Düşmüş Bir Ailede Yeniden Doğan Çılgın Büyücü novelini en güncel şekilde Fenrir Scansdan okuyun.

Düşmüş Bir Ailede Yeniden Doğan Çılgın Büyücü Novel

——————

Fenrir Scans

(Çevirmen – Hestia)

(Düzeltici – Proks)

——————

Bölüm 55: Yönetici Daisy? (2)

Daisy hemen yerden tekmeler savurdu ve çılgınca koşmaya başladı.

Takip edildiğine dair bir belirti olmayınca arkasına baktığında çocuğun aynı noktadan boş boş kendisine baktığını gördü.

'Odur.'

O sıradan bir deli değildi.

Uzun bir süre düz orman yolunda koştuktan sonra tekrar arkasına baktı, çocuk hâlâ aynı yerde, uzakta duruyordu.

'Neden beni kovalamıyor?'

Soru ortaya çıkınca hemen ardından bir başkası geldi.

'Başta bana nasıl yetişti?'

Tüm 2 yıldızlı manasını kullanarak koşmuştu. Khaoto'dan onu kovalayan birini hissetmemişti. Öyleyse nasıl onun önünde belirebilmişti?

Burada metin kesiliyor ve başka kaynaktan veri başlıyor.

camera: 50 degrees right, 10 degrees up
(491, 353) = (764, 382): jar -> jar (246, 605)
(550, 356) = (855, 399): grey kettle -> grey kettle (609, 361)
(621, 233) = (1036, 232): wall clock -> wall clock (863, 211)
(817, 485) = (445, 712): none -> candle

İstediği zaman görünüşünü değiştirebilen bir adamın düşüncesi tüm vücudunu titretti. Tüyleri diken diken olmak üzereyken…

'Bir dakika bekle.'

Daisy'nin aklına bir düşünce gelince gözleri kısıldı.

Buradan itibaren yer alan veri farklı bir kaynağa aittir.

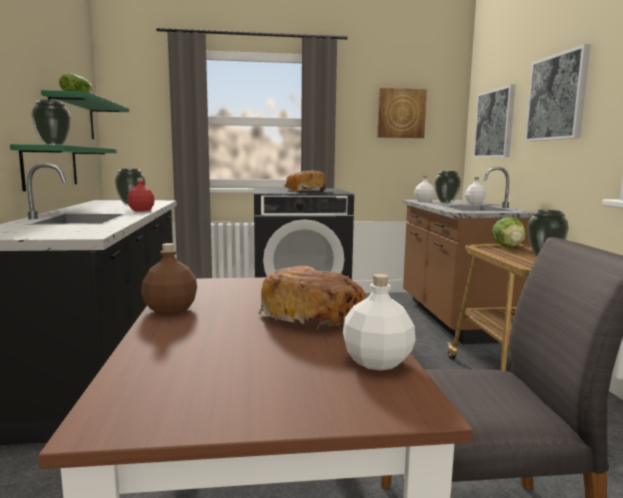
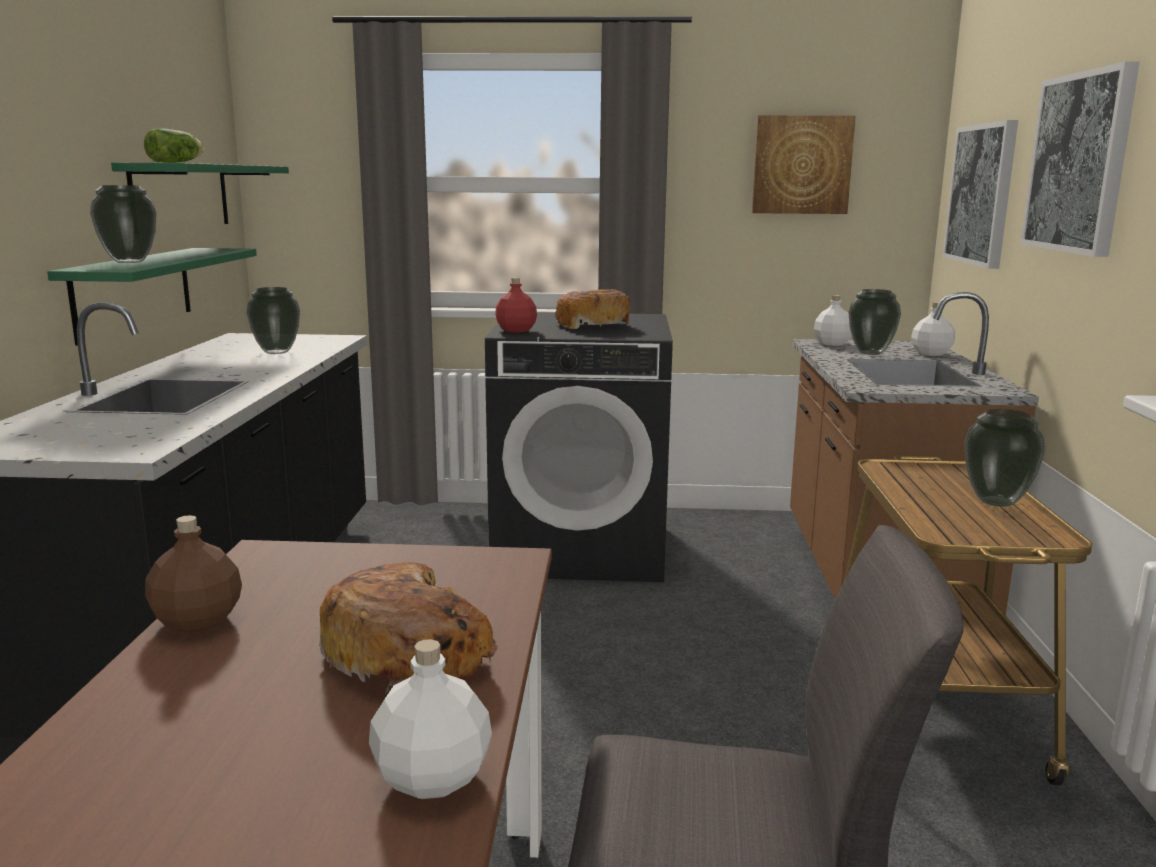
camera: 10 degrees right, 5 degrees up
(141, 210) = (279, 371): red bottle -> red bottle (515, 330)
(508, 247) = (942, 470): lettuce -> none

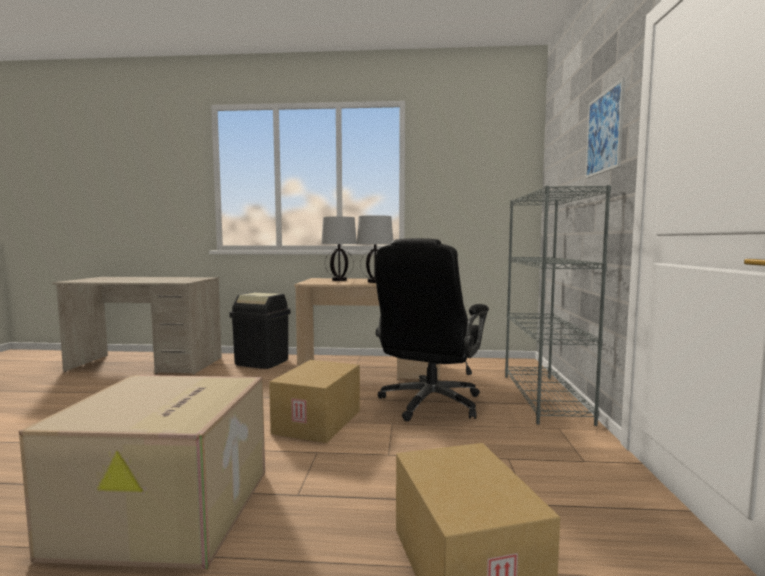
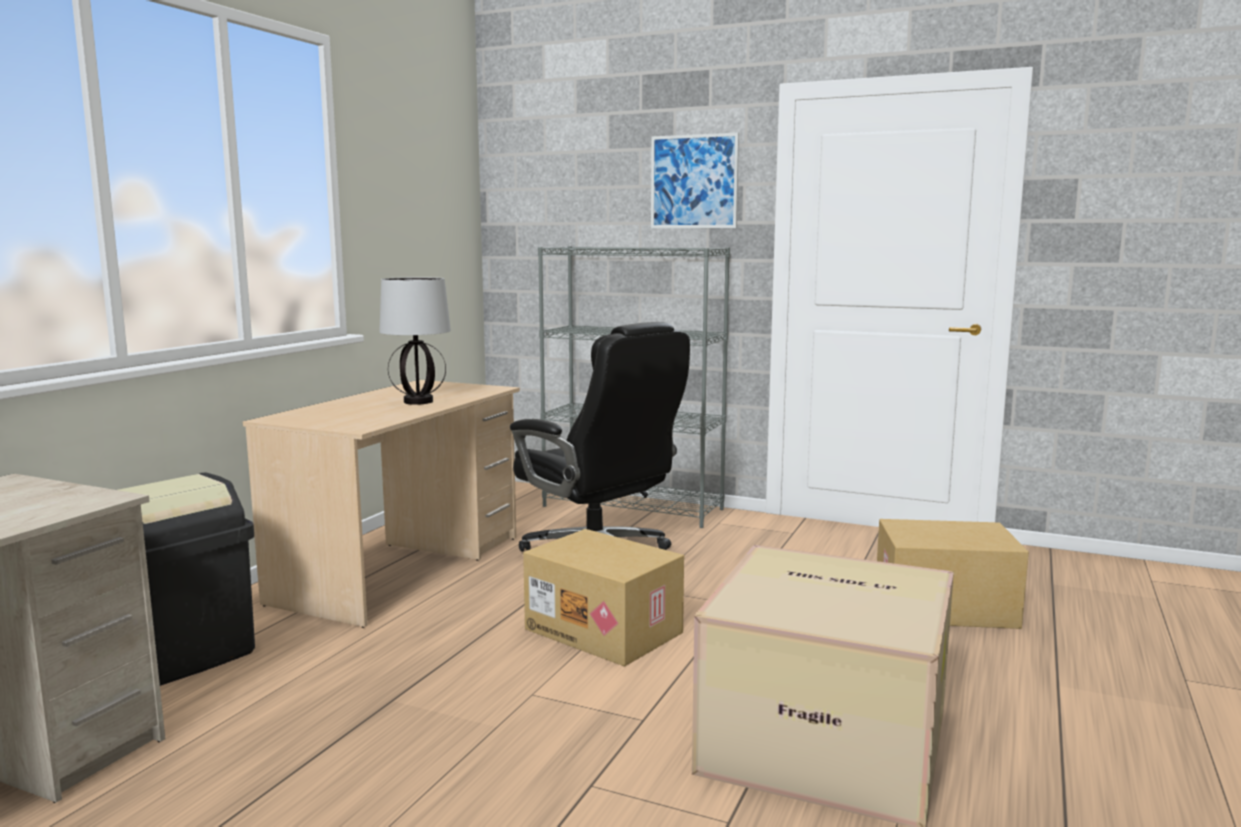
camera: 70 degrees left, 5 degrees up
(339, 280) = (344, 412): table lamp -> none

'Acaba orada bekliyor olabilir mi?'

Bravo Khan onu kandırmış olabilir. O deli daha yolun aşağısında beklerken onu serbest bırakmış gibi davranabilirdi.

Nedense, ne kadar çok düşünürse, o kadar olası görünüyordu. Başka türlü aniden karşısına çıkması mümkün değildi.

'Oh be.'

Bunu düşününce Daisy'nin kaygısı biraz olsun azaldı.

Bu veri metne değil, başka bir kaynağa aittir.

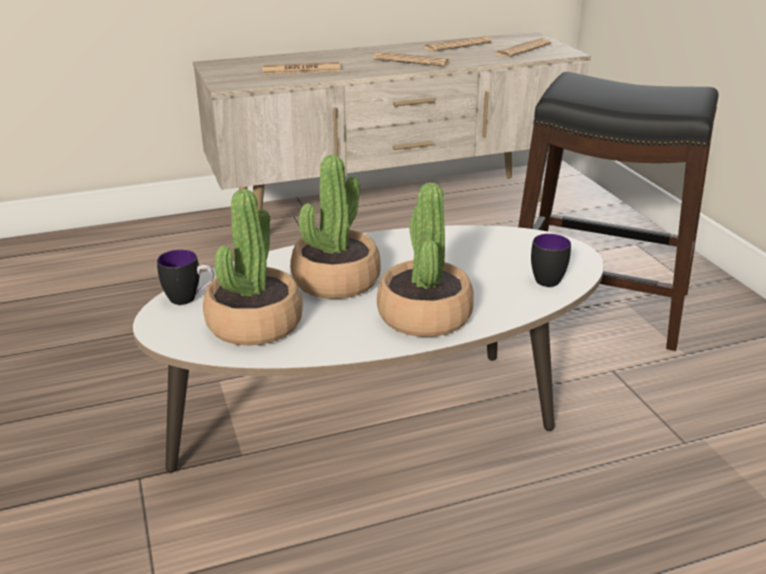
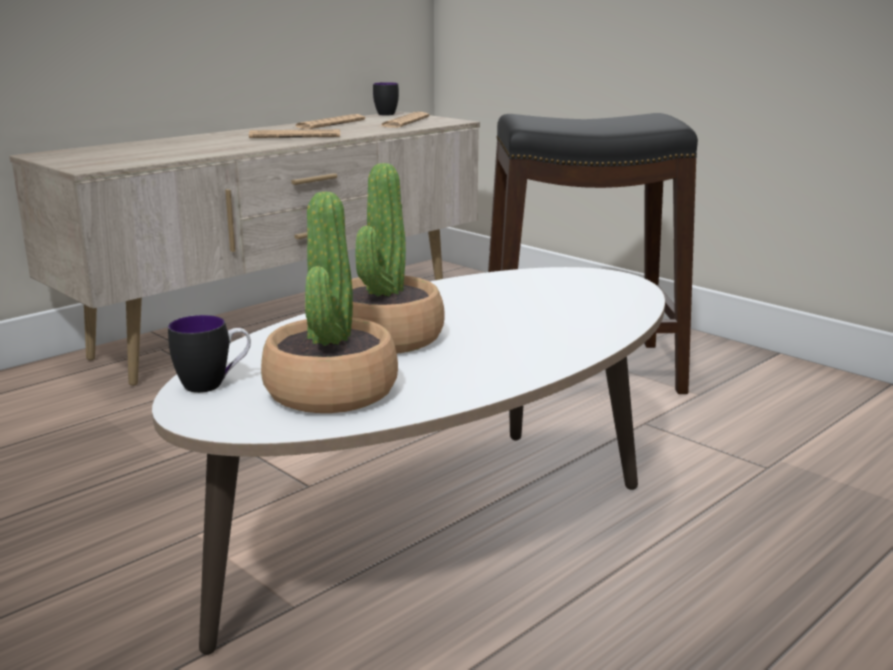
camera: 25 degrees left, 10 degrees down
(301, 70) = (171, 150): newspaper -> none
(424, 316) = (526, 349): potted plant -> none
(549, 278) = (616, 299): mug -> mug (386, 113)

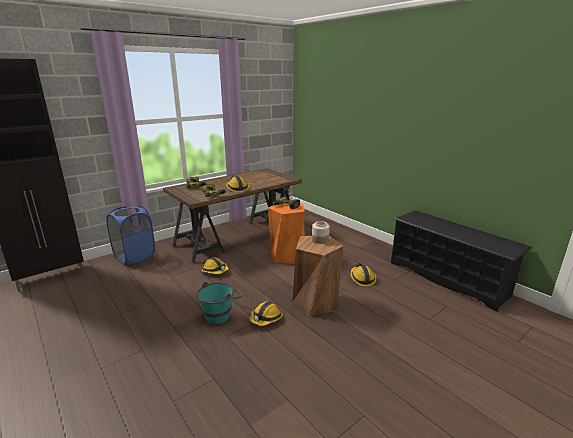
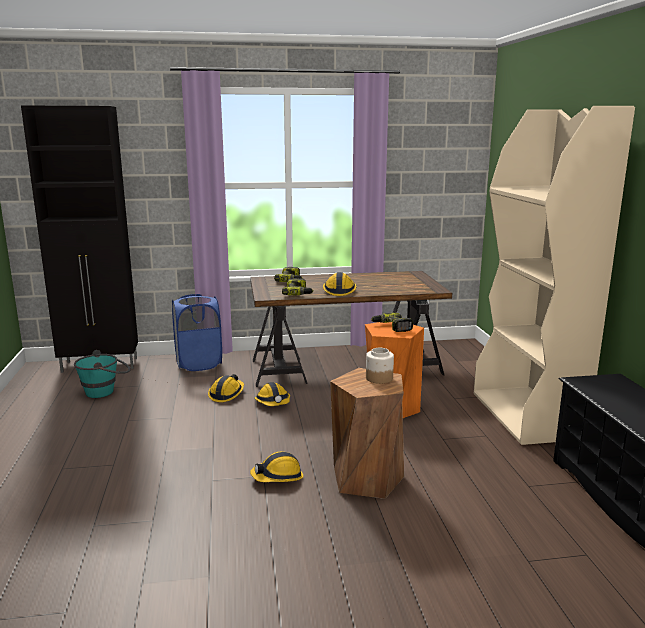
camera: 30 degrees right, 5 degrees down
(221, 314) = (229, 454): turquoise bucket -> turquoise bucket (106, 391)
(357, 242) = (527, 416): none -> beige bookcase
(362, 278) = (475, 469): hard hat -> hard hat (226, 394)

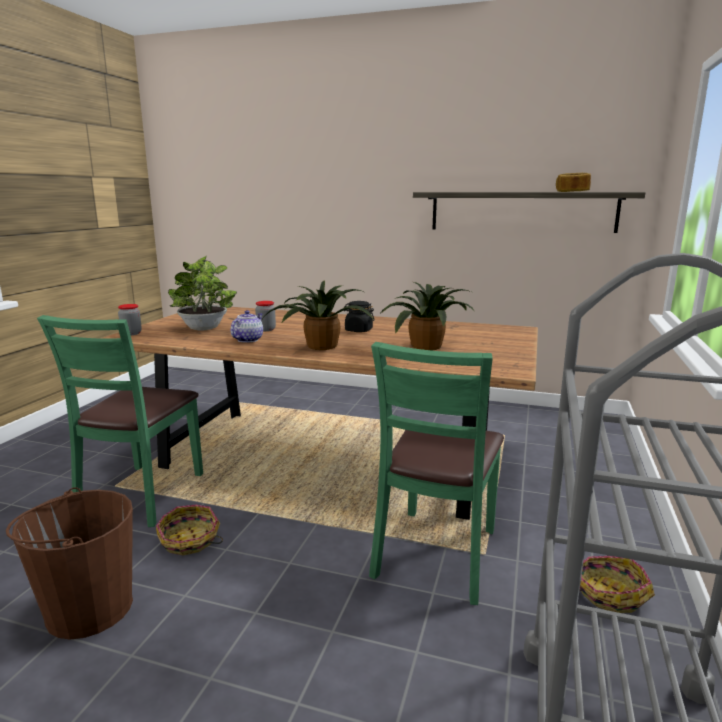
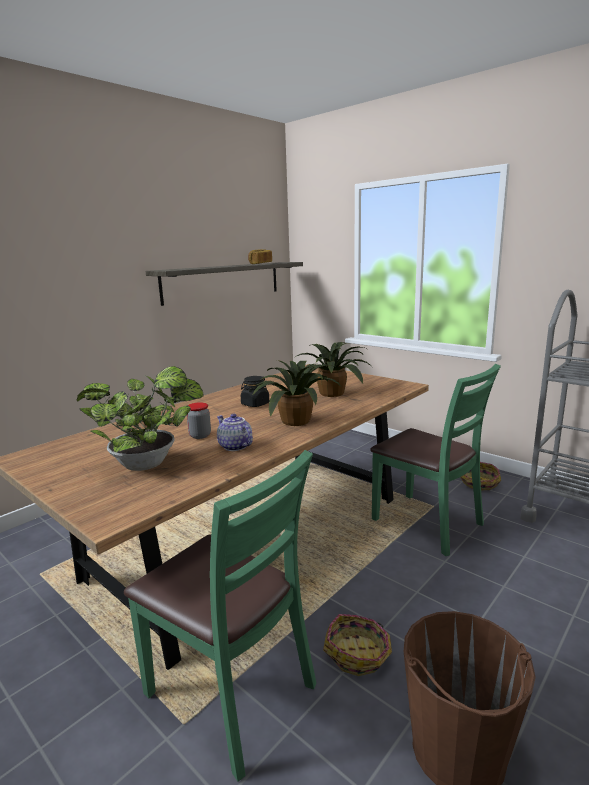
camera: 65 degrees left, 0 degrees up
(131, 333) = (102, 512): jar -> none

Ama yavaşlamadı, tam hızda koşmaya devam etti. En kısa sürede karargaha geri dönmek istiyordu.

Bir süre koştuktan sonra karşı yönden kendisine doğru yürüyen bir grup insan gördü.

Daisy'nin yüreği bir an için sızladı, ama sonra onların tanıdık kıyafetlerini fark etti ve rahat bir nefes aldı.

'Çok gergindim.'

Leon'da faaliyet gösteren tüccar gruplarından birinin kıyafetiydi. Dört adamın lideri Daisy'yi gördü ve garip bir selam verdi.

“Ah, Leydi Daisy?”

“Buraya gelirken garip bir adam gördün mü?”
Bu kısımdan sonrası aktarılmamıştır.